Following a few disciplinary controversies early on, Drumgold settled into a largely uneventful prison life. In interviews, he said he became a Muslim, earned a high school equivalency diploma in May 1995, and now takes correspondence college courses through Bunker Hill Community College.
His daughter, a baby when he was convicted, is now a teenager attending a Boston high school, and Drumgold said he tries his best to stay involved with her upbringing.
Throughout, Drumgold has maintained his innocence.”We went to Sonoma Street,” he told police 10 days after the shooting, and he has never changed his story. For years he and his appellate attorney, Rosemary Curran Scapicchio, have unsuccessfully pursued appeals in state and federal court. Most recently, Drumgold’s hopes have grown based on several new developments. For one, Olisa Graham has come forward, providing a sworn affidavit corroborating the Sonoma Street alibi and saying police intimidated her at the time.
Even members of the Castlegate gang have said Drumgold was not the shooter. The disclosures were made in the wake of a 1998 federal racketeering indictment of about 30 Castlegate members. During debriefings, at least two defendants said it was common knowledge Drumgold was not Moore’s killer. Boston police and Suffolk prosecutors eventually conducted interviews with the men but discounted their information as hearsay.

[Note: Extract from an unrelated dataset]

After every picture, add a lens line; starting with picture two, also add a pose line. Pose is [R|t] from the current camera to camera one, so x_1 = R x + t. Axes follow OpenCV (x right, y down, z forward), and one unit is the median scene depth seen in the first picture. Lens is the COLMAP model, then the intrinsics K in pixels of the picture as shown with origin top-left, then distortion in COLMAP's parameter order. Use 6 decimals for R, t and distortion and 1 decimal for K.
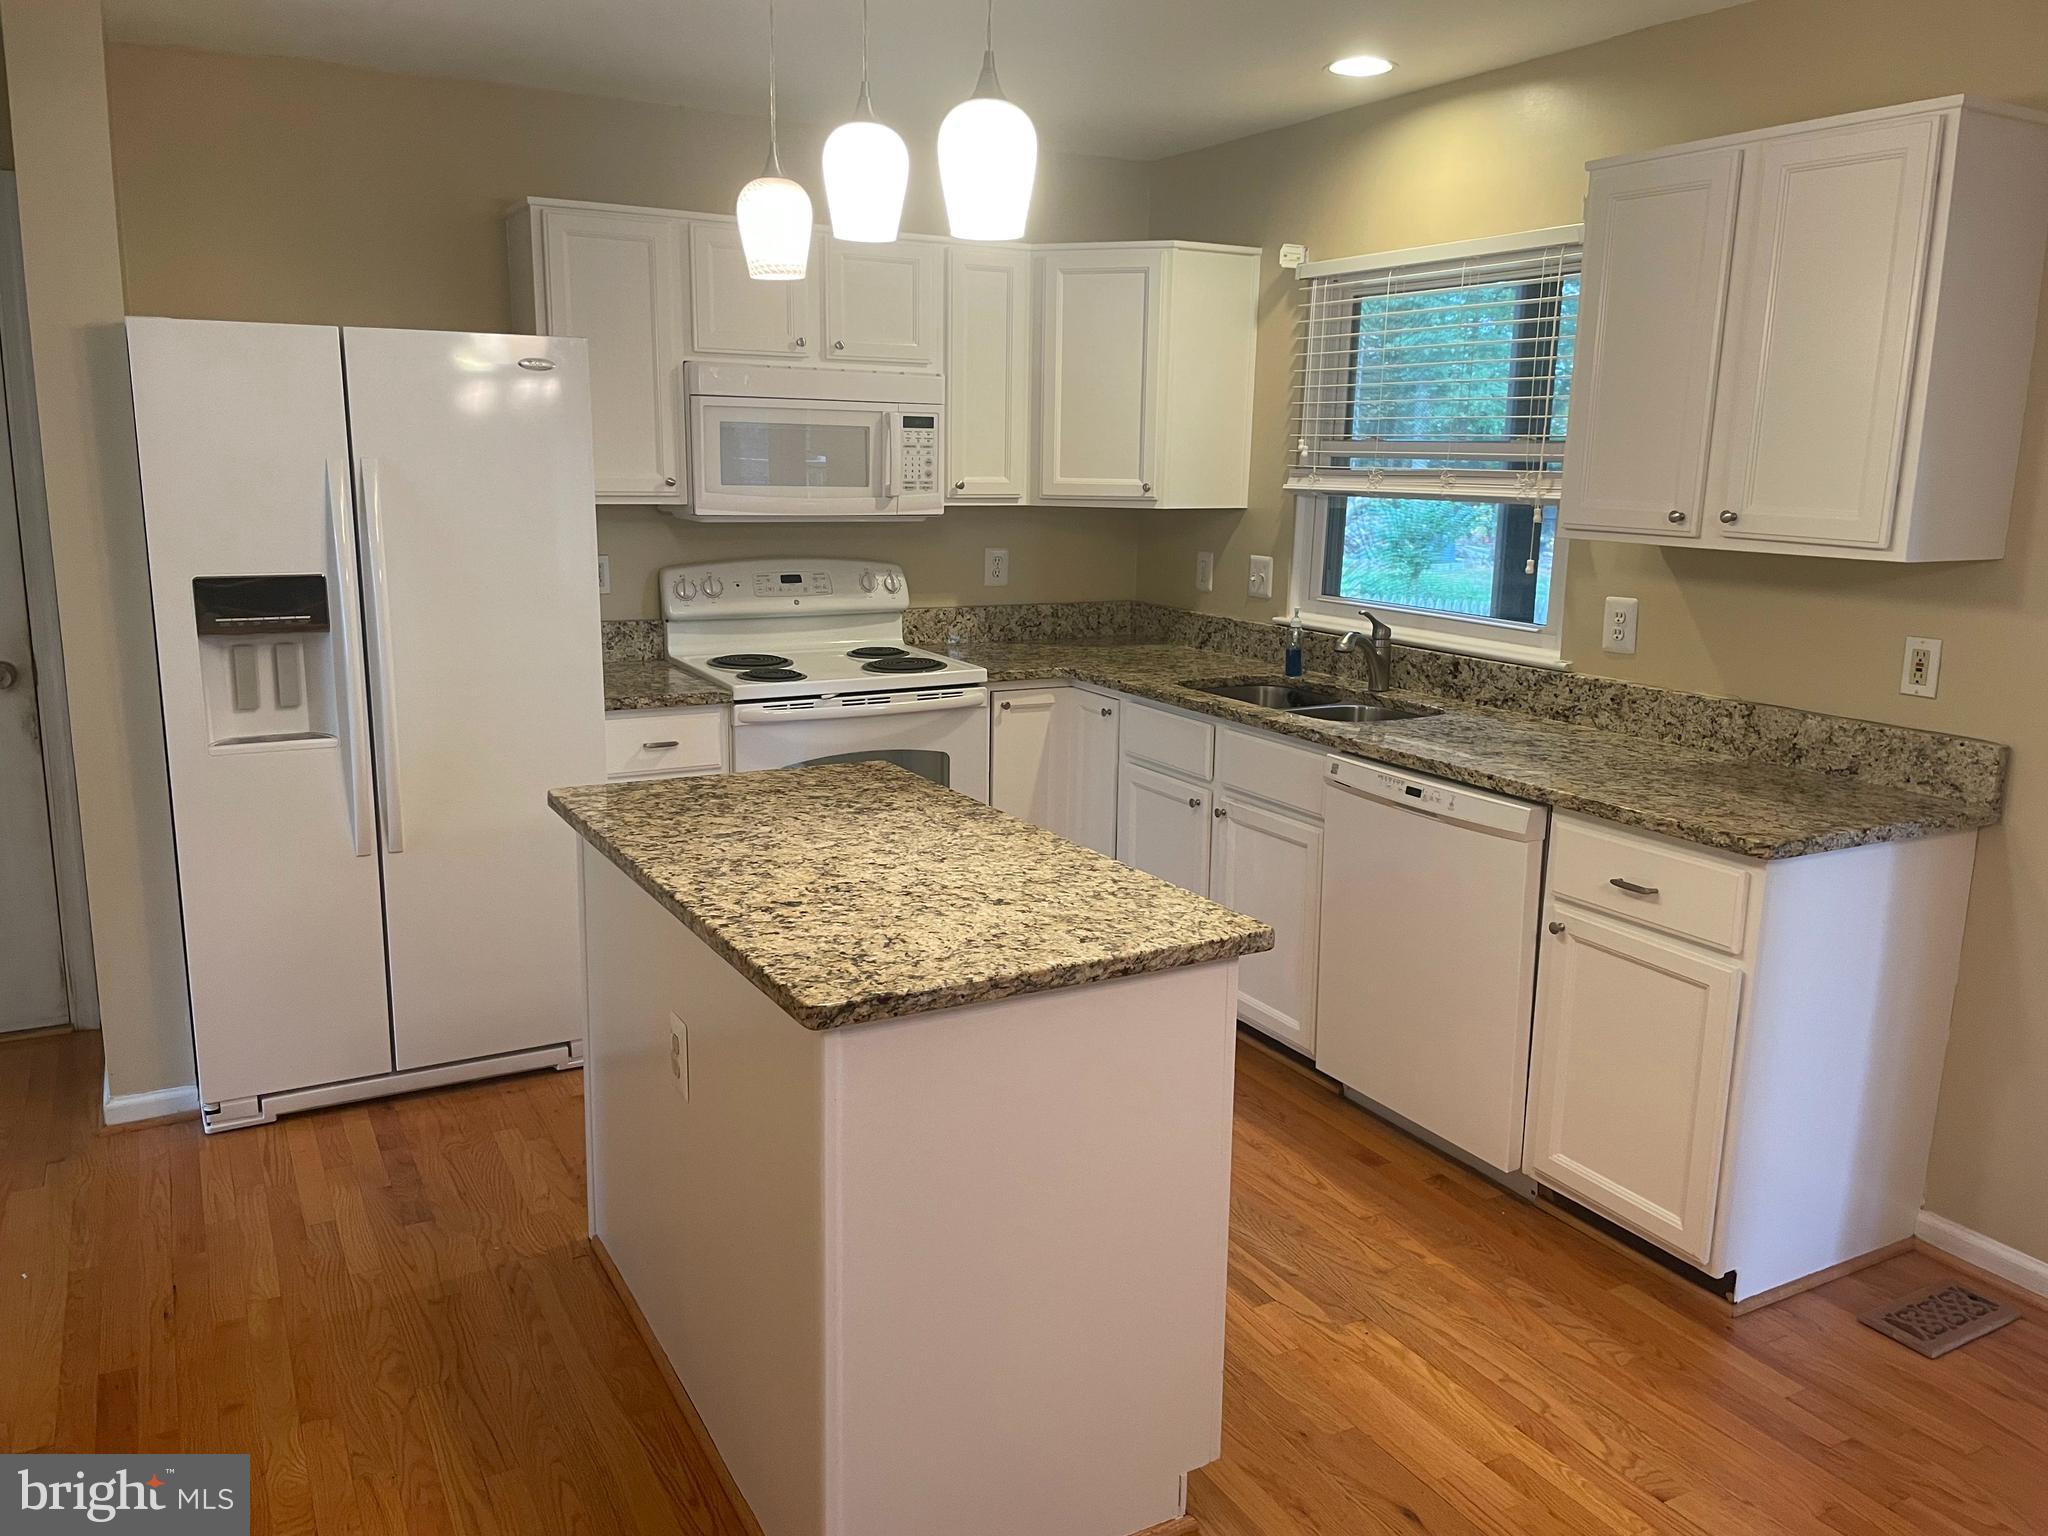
lens RADIAL K [[1536.5, 0, 1012.4], [0, 1536.5, 756.6], [0, 0, 1]] dist [0.100806, -0.144820]
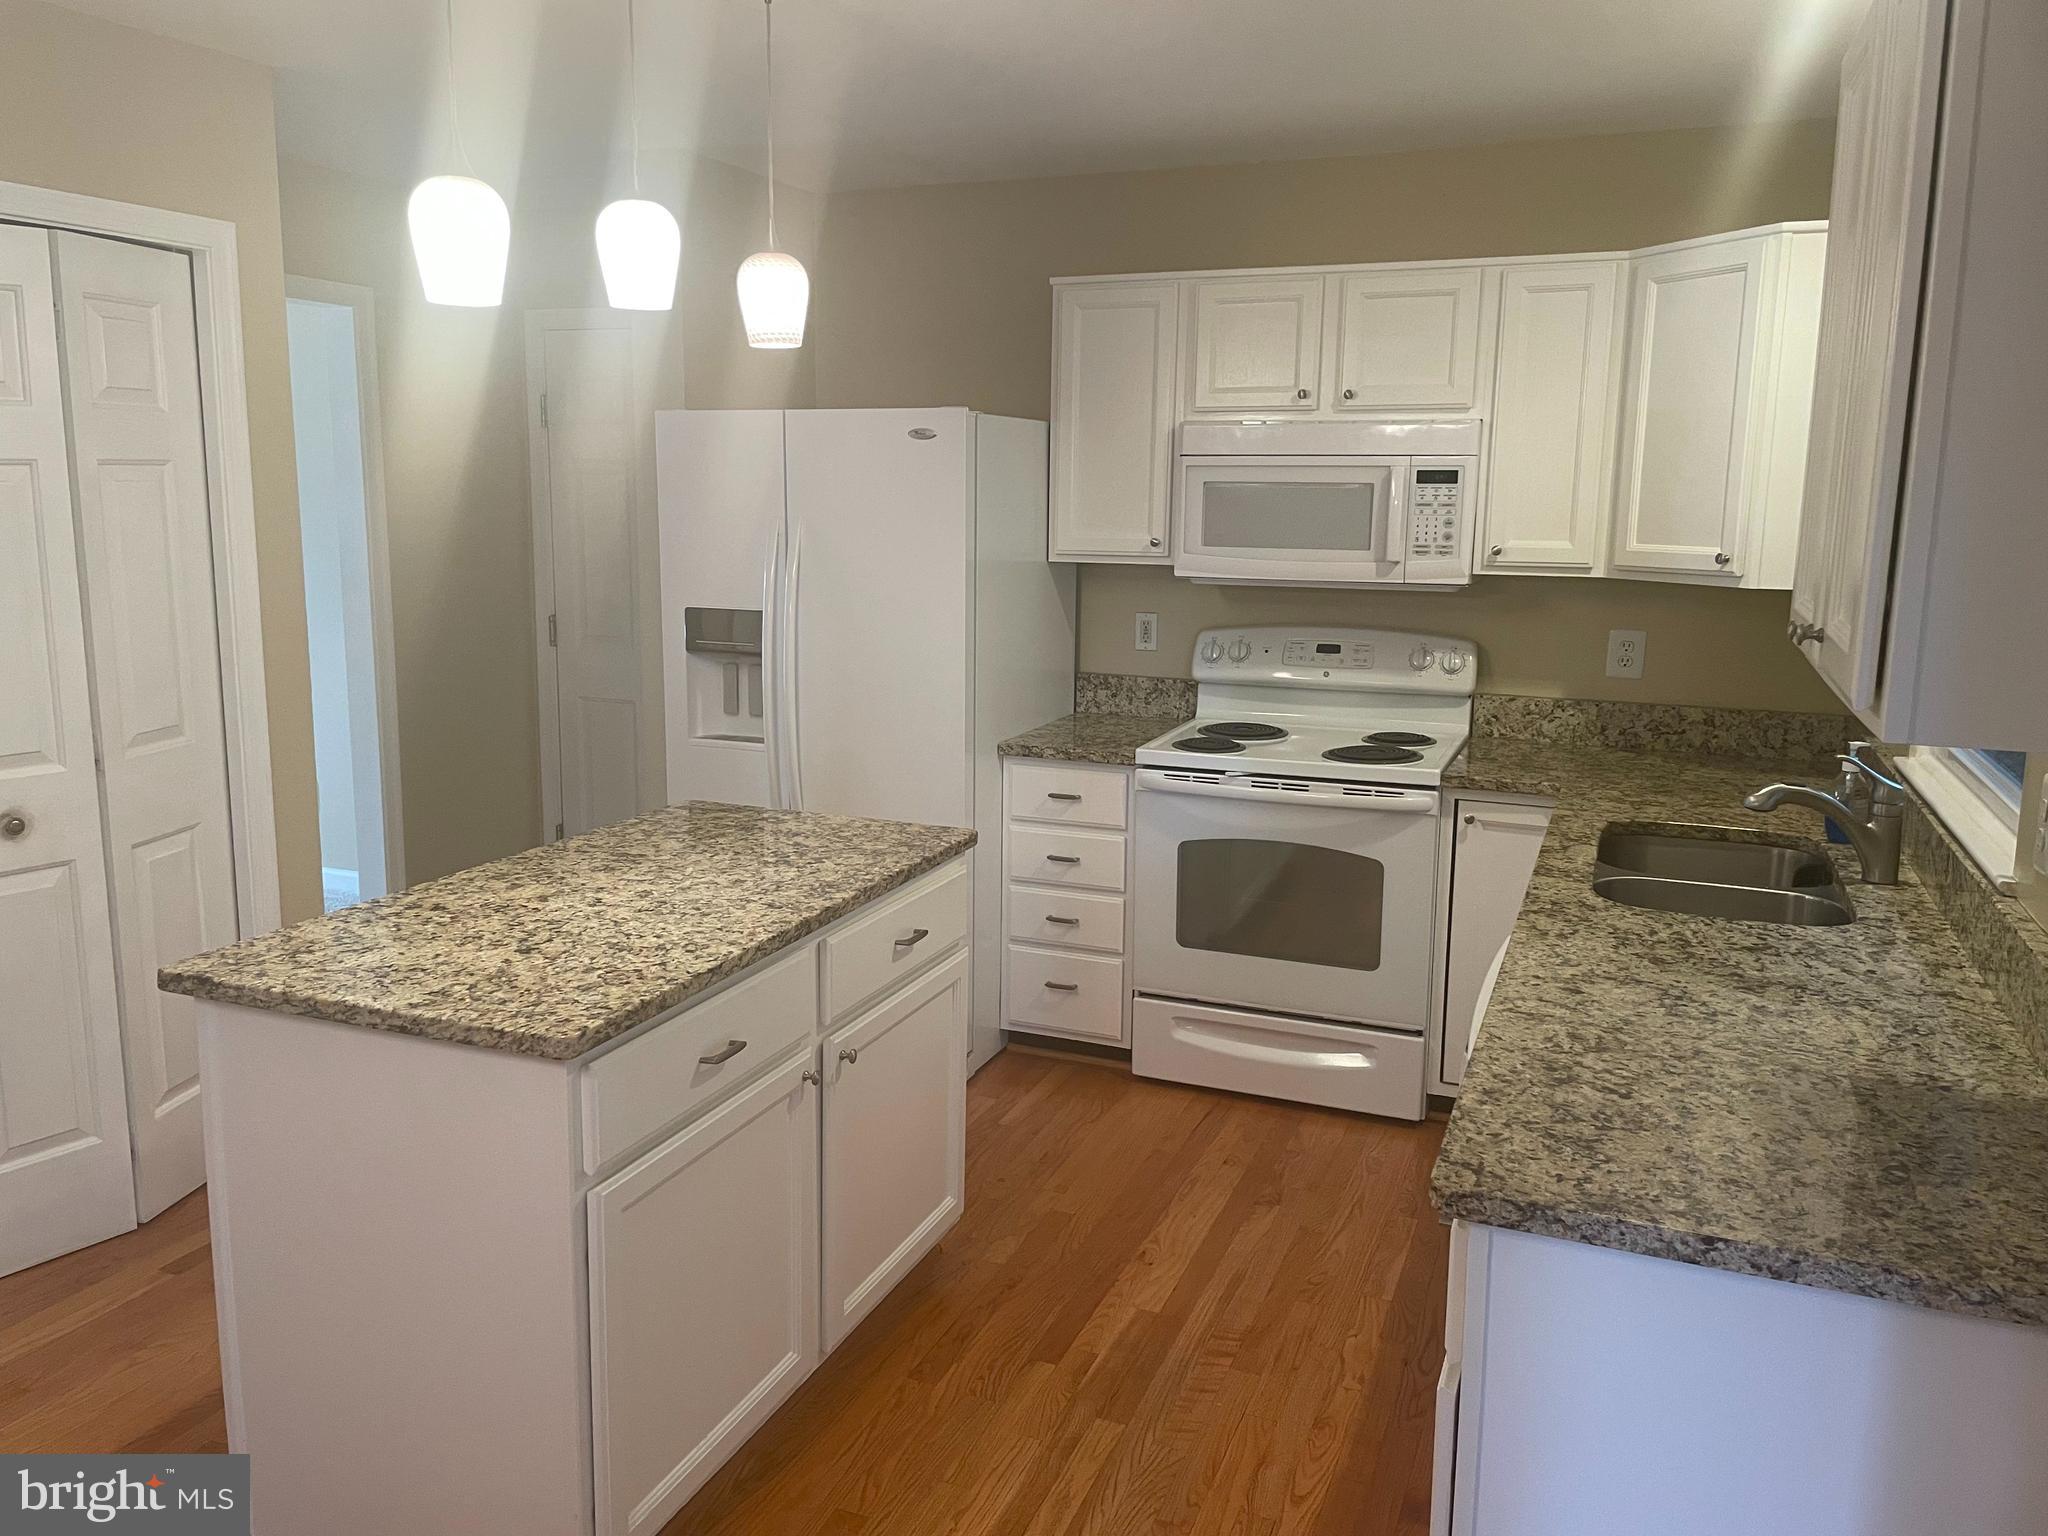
lens RADIAL K [[1536.5, 0, 1012.4], [0, 1536.5, 756.6], [0, 0, 1]] dist [0.100806, -0.144820]
pose [[0.622921, 0.125500, -0.772152, 0.510521], [-0.154773, 0.987308, 0.035610, -0.061868], [0.766821, 0.097326, 0.634439, 0.310534]]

For her part, Scapicchio last year filed a motion for a new trial based on new evidence, relying on the Castlegate gang disclosures and Graham’s alibi corroboration. Her request for a hearing on the new evidence is scheduled to be heard soon by Superior Court Judge Barbara J. Rouse. A spokesman for Suffolk County District Attorney Daniel F. Conley said prosecutors continue to stand by Drumgold’s conviction, noting it has been upheld on appeal, but that Conley would not challenge a judge’s order, if there were one, to hold a hearing. “We would always consider any substantive evidence,” said Joshua Wall, Conley’s top deputy. “Our interest in seeing that convictions are correct is always present.”
Woodley, the jury foreman, is one who would welcome a reexamination of the conviction. “I always question whether I did the right thing,” he said. “I still question, is this the right guy?

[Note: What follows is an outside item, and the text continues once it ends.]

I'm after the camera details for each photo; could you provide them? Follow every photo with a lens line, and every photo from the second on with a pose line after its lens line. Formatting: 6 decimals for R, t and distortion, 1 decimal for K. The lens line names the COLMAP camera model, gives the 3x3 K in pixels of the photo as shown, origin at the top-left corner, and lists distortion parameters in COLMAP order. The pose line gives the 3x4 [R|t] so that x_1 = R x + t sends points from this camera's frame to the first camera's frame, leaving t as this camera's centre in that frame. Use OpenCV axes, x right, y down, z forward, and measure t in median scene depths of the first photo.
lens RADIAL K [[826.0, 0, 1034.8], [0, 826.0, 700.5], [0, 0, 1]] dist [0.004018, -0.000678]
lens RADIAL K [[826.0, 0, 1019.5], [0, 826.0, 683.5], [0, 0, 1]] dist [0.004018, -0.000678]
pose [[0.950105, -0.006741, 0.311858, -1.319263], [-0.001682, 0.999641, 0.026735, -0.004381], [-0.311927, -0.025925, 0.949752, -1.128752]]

“Too often the justice system doesn’t do justice,” he said.
That sentiment is not his alone. Back in 1989, even Tiffany Moore’s mother was not wholly persuaded about Drumgold’s guilt. In the city’s two major newspapers, Alice Moore expressed relief that one of the killers was convicted. “At least they got one,” she said. But a neighborhood newspaper captured a different side of the mother - one full of doubts. “It was very hard to tell if he was the right one,” Alice Moore, who died in 1994, told the weekly Bay State Banner. “It’s a big mess.”